Paul Singer, Elliott Management Corp. (Bloomberg) |
Paul Singer’s Elliott Management Corp. has taken a sort of victory lap in its battle with software maker CDK Global.
In a letter made public Thursday, the New York hedge fund firm praised the company for quickly making several positive moves since Elliott issued a list of recommendations — and some demands — just a month ago. At the same time, Elliott used the opportunity to press harder for more changes, and sooner rather than later.
It is one of several battles involving Elliott that have come to light this week in an otherwise quiet activist environment. Elliott, which is best known for its activism but is really a multistrategy manager, has also launched a campaign against homebuilder PulteGroup and is even taking on a Panamanian law firm, the latest in a long line of foreign firms or countries that have been targets of the aggressive hedge fund firm.
Elliott is the 17th-largest hedge fund firm in the world, now managing $28 billion. Its hedge funds are up 5 percent through the first five months of the year, despite suffering a small loss in May.
CDK Global is a software company that serves the auto industry and was spun off from Automatic Data Processing in October 2014. CDK has attracted a fair amount of activist investor followers since then, including Elliott, which first revealed its stake in May 2015.
Last month the hedge fund firm fired off a letter to the company laying out a 13-page “Value-Maximizing Plan,” which called on the company to reduce a variety of costs; restructure its software development, customer support and implementation organizations; and take other measures to boost the value of its stock. It also urged the company to increase debt to immediately repurchase a huge amount of stock. “Given the nature of CDK’s business and its low customer concentration, we believe there is no business purpose for maintaining an investment-grade rating,” Elliott asserted in the letter.
Sure enough, just several weeks later, CDK announced what it described as “a comprehensive streamlining of its organization.” It said it would reorganize the company into two main operating groups — CDK North America and CDK International — integrate product management, create a single North America sales organization, and form a single global research and development organization, among other initiatives. It also announced “a number of leadership changes.”
Then on Wednesday, it announced plans to accelerate the remaining $710 million of its $1 billion stock repurchase plan.

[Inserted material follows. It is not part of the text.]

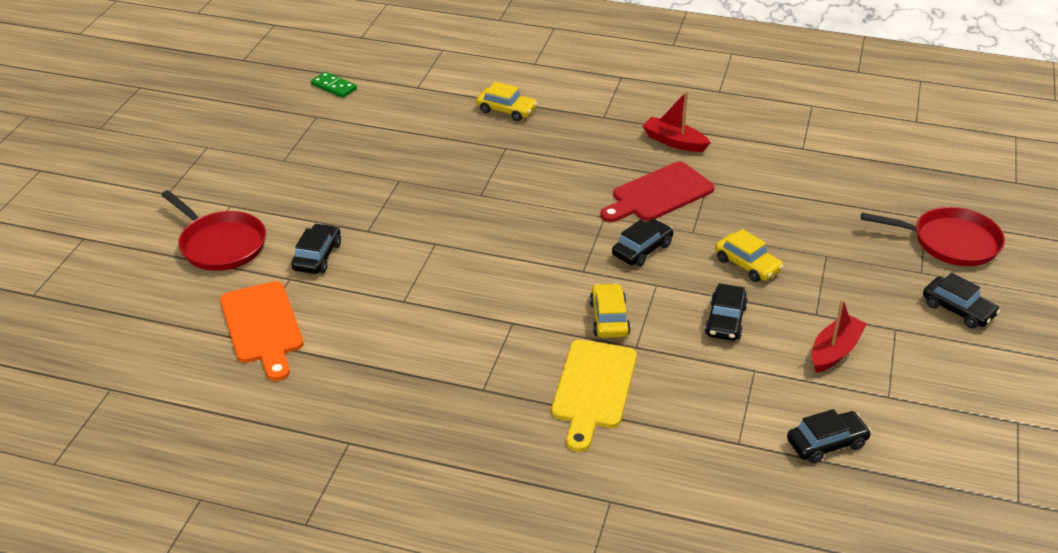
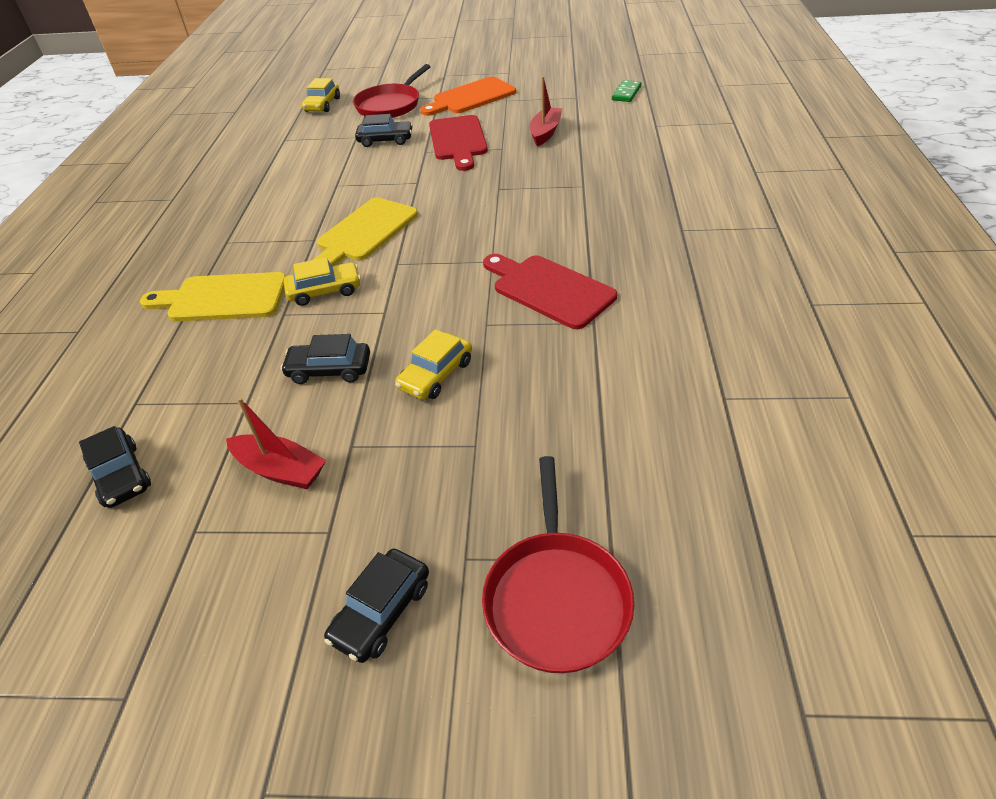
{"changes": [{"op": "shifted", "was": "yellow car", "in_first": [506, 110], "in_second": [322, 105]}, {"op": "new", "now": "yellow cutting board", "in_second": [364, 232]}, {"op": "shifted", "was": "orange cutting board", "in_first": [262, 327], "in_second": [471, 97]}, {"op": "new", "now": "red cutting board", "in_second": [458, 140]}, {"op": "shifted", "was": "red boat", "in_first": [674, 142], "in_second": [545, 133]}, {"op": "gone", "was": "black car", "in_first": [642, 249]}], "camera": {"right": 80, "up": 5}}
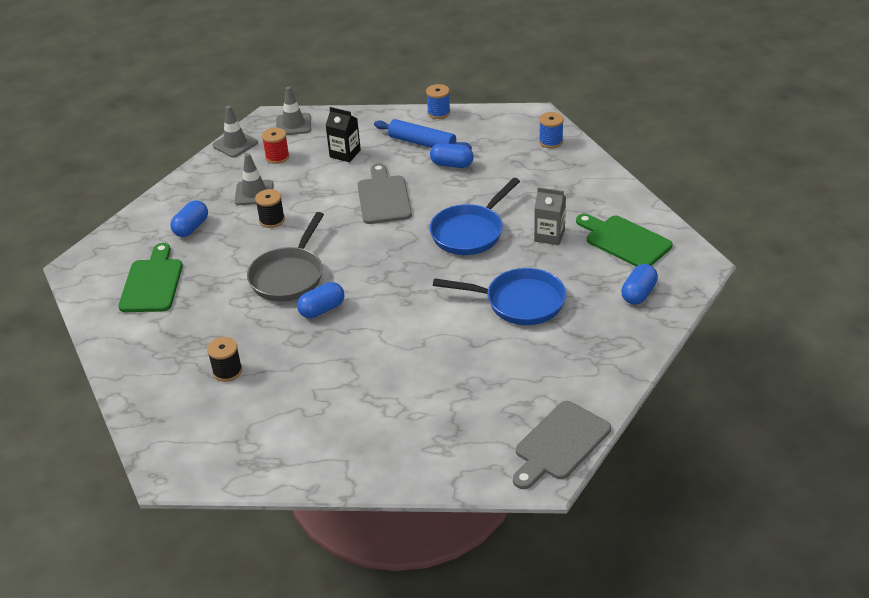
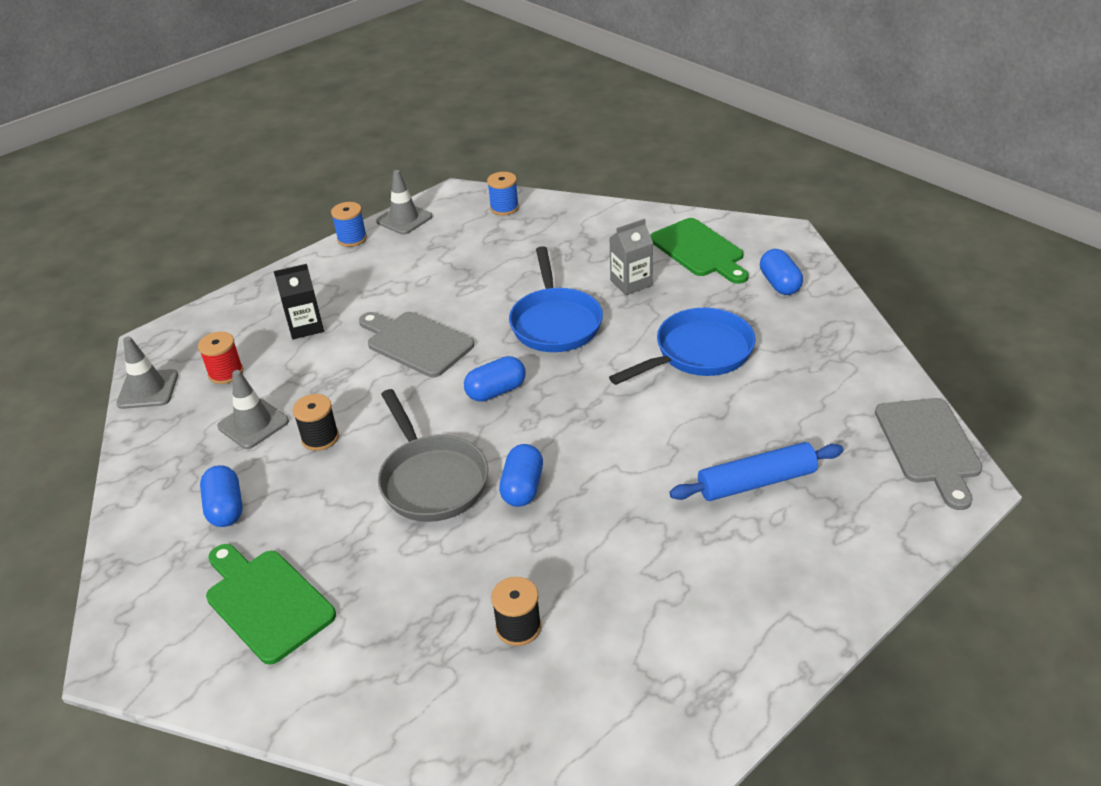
{"changes": [{"op": "shifted", "was": "grey traffic cone", "in_first": [293, 125], "in_second": [404, 219]}, {"op": "shifted", "was": "blue capsule", "in_first": [452, 164], "in_second": [496, 391]}, {"op": "rotated", "was": "green cutting board", "in_first": [624, 241], "in_second": [699, 250], "clockwise": -120}, {"op": "shifted", "was": "blue rolling pin", "in_first": [422, 143], "in_second": [756, 482]}], "camera": {"right": -45, "up": 0}}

“Today’s announcement reflects our commitment to listening to our shareholders and returning value directly to them on an expeditious and prudent basis,” said Brian MacDonald, president and chief executive officer, in a press release.
Elliott praised these moves in its letter, sent on Thursday to management and signed by senior portfolio manager Jesse Cohn.
The hedge fund firm also detailed how its plan has been “widely accepted” by shareholders, stressing that it has heard from and received support from more than half of CDK’s shareholders. The letter also includes a series of anonymous recommendations and general comments attributed to top-ten and top-20 shareholders.
Cohn tells CDK that the key takeaways from several dozen calls it received from investors is that “shareholders overwhelmingly believe that CDK should seize this opportunity to both improve operating performance and return capital,” and “shareholders are awaiting clarity from the Company on its willingness to act swiftly on these opportunities.”
Meanwhile, earlier this week CNBC reported that Elliott owned a stake in PulteGroup. “Elliott recently informed us that they have taken a position in the company,” PulteGroup told Bloomberg in an e-mail. “We welcome dialogue with all of our shareholders.”
Elliott did not disclose owning any shares of Pulte in its first-quarter regulatory filing.
“We believe PulteGroup is an undervalued asset and are happy that a well-respected hedge fund agrees,” the grandson of co-founder and largest shareholder, William Pulte — who has the same name — told Bloomberg in an e-mailed statement.
Also this week the Wall Street Journal reported that Elliott is suing Panamanian law firm Mossack Fonseca, which is at the center of the so-called Panama Papers scandal. The case is related to Elliott’s successful battle with Argentina over its defaulted debt.
According to the report, an Elliott unit has charged Mossack with engaging in a scheme to hide Argentinean assets, accusing it in a lawsuit in Nevada of “concealment and destruction of evidence.”
This is not the first time Singer has taken on a foreign company. We noted earlier when Singer qualified for Alpha’s Rich List that in the past he has gone to battle with South Korea’s powerful Lee family, which controls the Samsung Group conglomerate, in an unsuccessful attempt to block a merger. In addition to Argentina, he has tangled with Peru, the Republic of the Congo, and Vietnam through that country’s state-owned shipbuilder, Vinashin.
Meanwhile, in late May, Ares Capital Corp. announced plans to acquire American Capital in a deal involving business development companies (BDCs). Elliott is the largest shareholder of American Capital. Under a deal, American will reimburse Elliott up to $3 million in expenses, whether or not the merger deal goes through.